Price
is an important element from a brand’s point of view for building brand equity.
Brands set the price of a product depending on three factors: i) the cost of
production, ii) competitor’s pricing strategy, and iii) the consumer’s
perception of the value of the product.
What is Consumer price perception?
Consumer
price perception theory states that, consumers already have a predefined price
range (a minimum value and a maximum value) for any product category, which is
acceptable to them for purchasing a certain product. The consumers tend to correlate
the quality of this product with the price of the product in the price band.
Where, the price of the product is at the lower end of the price range or price
band, the consumer assumes it to be of a lower quality.

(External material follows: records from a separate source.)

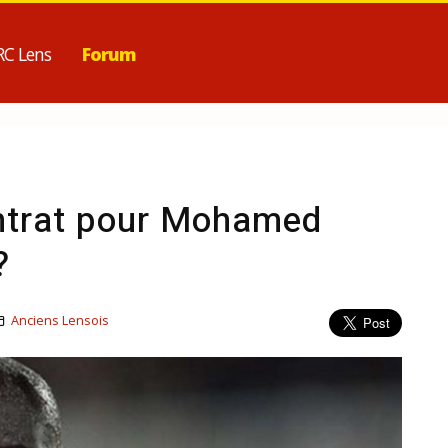
RC Lens
Forum
ntrat pour Mohamed
?
Anciens Lensois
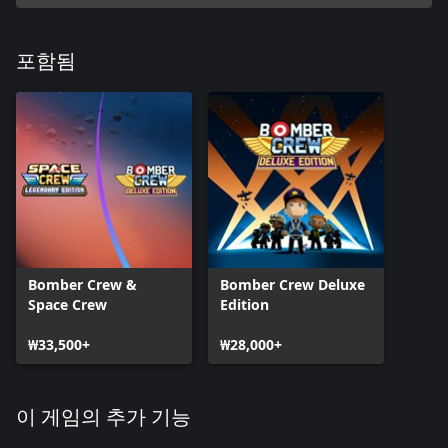
포함됨
Bomber Crew &
Bomber Crew Deluxe
Space Crew
Edition
₩33,500+
₩28,000+
이 게임의 추가 기능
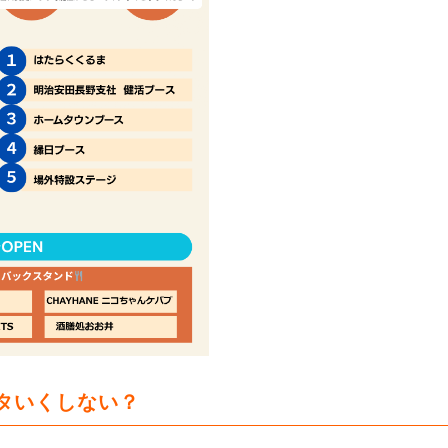
スタいくしない？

Whereas, if the price
is at the higher end of the price band, he/ she equates it to be of superior
quality. Hence you find several companies such as Procter and Gamble, Unilever
Ltd., Volkswagen and many more offering similar products with varying quality
to compete in the different price categories, so as to ensure that they do not
lose out on market share.
How to influence Consumer price perception?
There
are several factors that influence the consumer’s perception of price, while
some of them are controllable; there are many others, which cannot be
controlled by the business. Factors such as consumer’s experience with the
product, or consumer’s knowledge about the product, the consumer’s recall of
the advertising and promotion strategy of the brand, etc. are not under the
control of the brand. Leaving aside these factors, which cannot be controlled
by the advertisers, below are techniques that marketers use to influence the
consumer’s price perception of the product.
A.
Just-below
pricing
Price
of products ending with 9 or .99cent, instead of the next whole number, tends
to generate more sales. For example, if a product is priced at Rs. 19 instead
of Rs. 20 or $19.99 instead of $20, largely helps attract customers who are
looking for a discount. Research shows that this sort of pricing helps to
increase sales in retail stores by approximately 10-20%, due to the fact that,
our brain perceives 19 to be much lesser than 20. However, this strategy might
end up being detrimental to a brand, if the quality perception of the brand is
more important.
B.
Value
based pricing
The
perceived value a consumer gets from the product is an important factor
influencing his purchase decision. Hence, many marketers use the value based
pricing strategy to price their products right to meet the consumer’s
expectation. Usually, in value based pricing, marketers price their products in
such a was so as to include the cost of production of the product, the value it
adds to the consumer and a premium, if the consumer feels it’s appropriate for
the quality of the product. For example,
many consumers are willing to pay a large premium for the quality provided by
luxury cars, whereas most mid-range cars also provide similar features and cost
much lesser.
In
summary, in strategic pricing, brands want to shift the buyer’s focus from
production cost of the product to the value the product will add to the
customers. Though there are several controllable and uncontrollable factors, which
influence a consumer’s price perception, they use various techniques such as just-below pricing and value based pricing to set the right
price for their product, which in turn, would help them to maximize profits.